I was trying to understand the proof of Caratheodory's criterion from Bogachev's book and I understood it completely except one moment one moments which I am not able to solve by myself.
I have understood that $\mu^*(E\cap A)+\mu^*(E-A)=\mu^*(E)$ holds for any $E\subset X$ and $A\in \mathcal{A}$. And the author claims that it is easy to derive this inequality for the case when $A\in \mathcal{A}_{\mu}$ just using "triangle inequality" for measure, i.e. estimate (1.5.2).

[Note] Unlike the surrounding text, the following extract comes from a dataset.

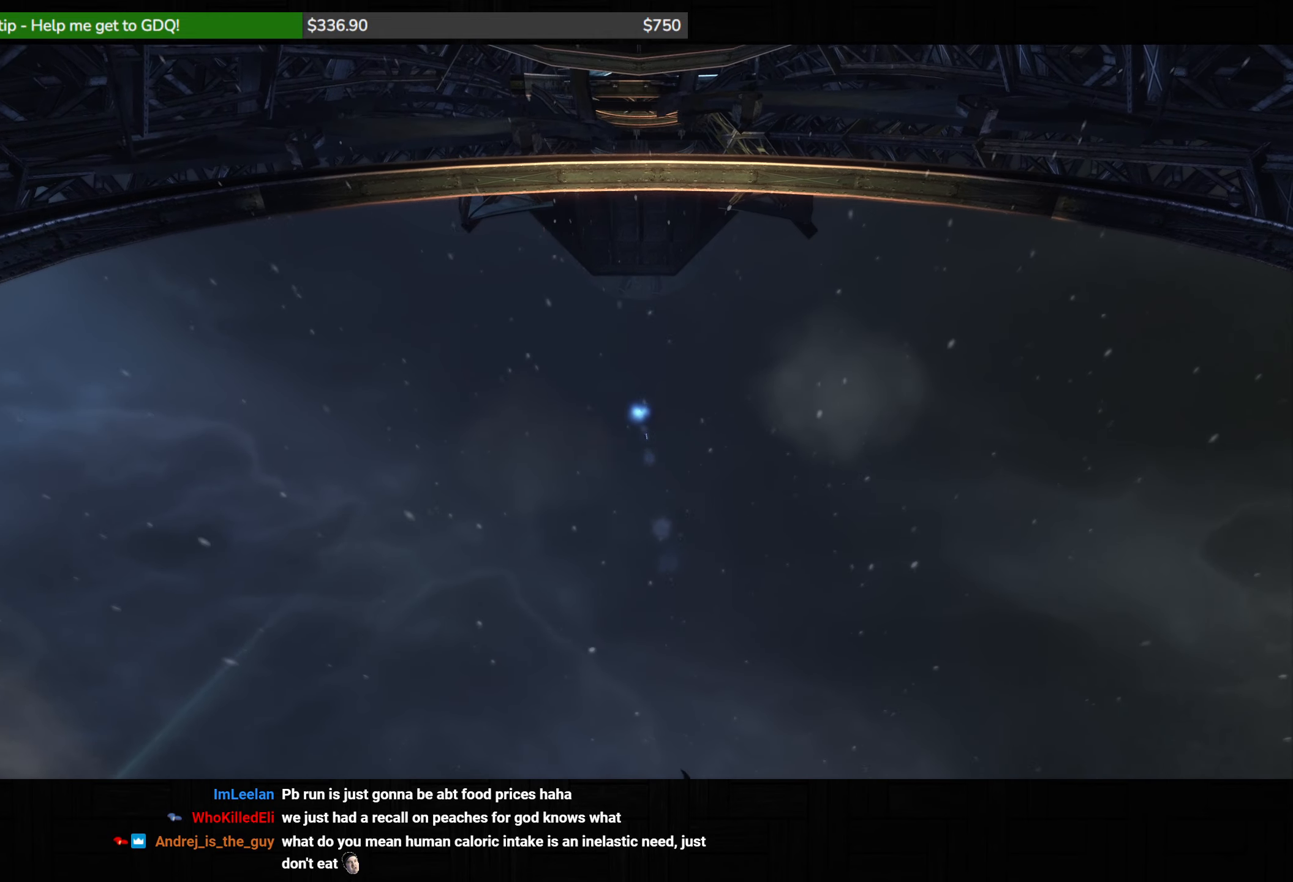
{"keys": ["g"], "mouse": [], "events": [[50, "g", "up"], [117, "g", "down"], [217, "g", "up"], [333, "g", "down"], [417, "g", "up"], [500, "g", "down"]]}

I have tried different ways but no results.
Can anyone show to me how to show this unclear step?
Let $\epsilon > 0$. Following definition 1.5.1, since $A \in \mathcal{A}_\mu$, there exists $A' \in \mathcal{A}$ with $\mu^*(A \triangle A') < \epsilon$. Suppose the inequality holds for $A'$. Using the triangle inequality we can write:
$$\begin{align*} \mu^*(E \cap A) &\le \mu^*(E \cap A') + |\mu^*(E \cap A) - \mu^*(E \cap A')| \\ &\le \mu^*(E \cap A') + \mu^*((E \cap A) \triangle (E \cap A')) \end{align*}$$ using (1.5.2). But now you may verify that $(E \cap A) \triangle (E \cap A') \subseteq A \triangle A'$ (draw a Venn diagram if you like). So by monotonicity of outer measure (see note on page 17) we have $\mu^*((E \cap A) \triangle (E \cap A')) \le \mu^*(A \triangle A') < \epsilon$. Hence we have shown $$\mu^*(E \cap A) \le \mu^*(E \cap A') + \epsilon.$$
By a similar argument you may also show that $\mu^*(E \setminus A) \le \mu(E \setminus A') + \epsilon$. So we have $$\mu^*(E \cap A) + \mu^*(E \setminus A) \le \mu^*(E \cap A') + \mu(E \setminus A') + 2 \epsilon = \mu^*(E) + 2\epsilon$$ since by assumption the inequality holds for $A'$. Now since $\epsilon$ was arbitrary we must have $\mu^*(E \cap A) + \mu^*(E \setminus A) \le \mu^*(E)$ as desired.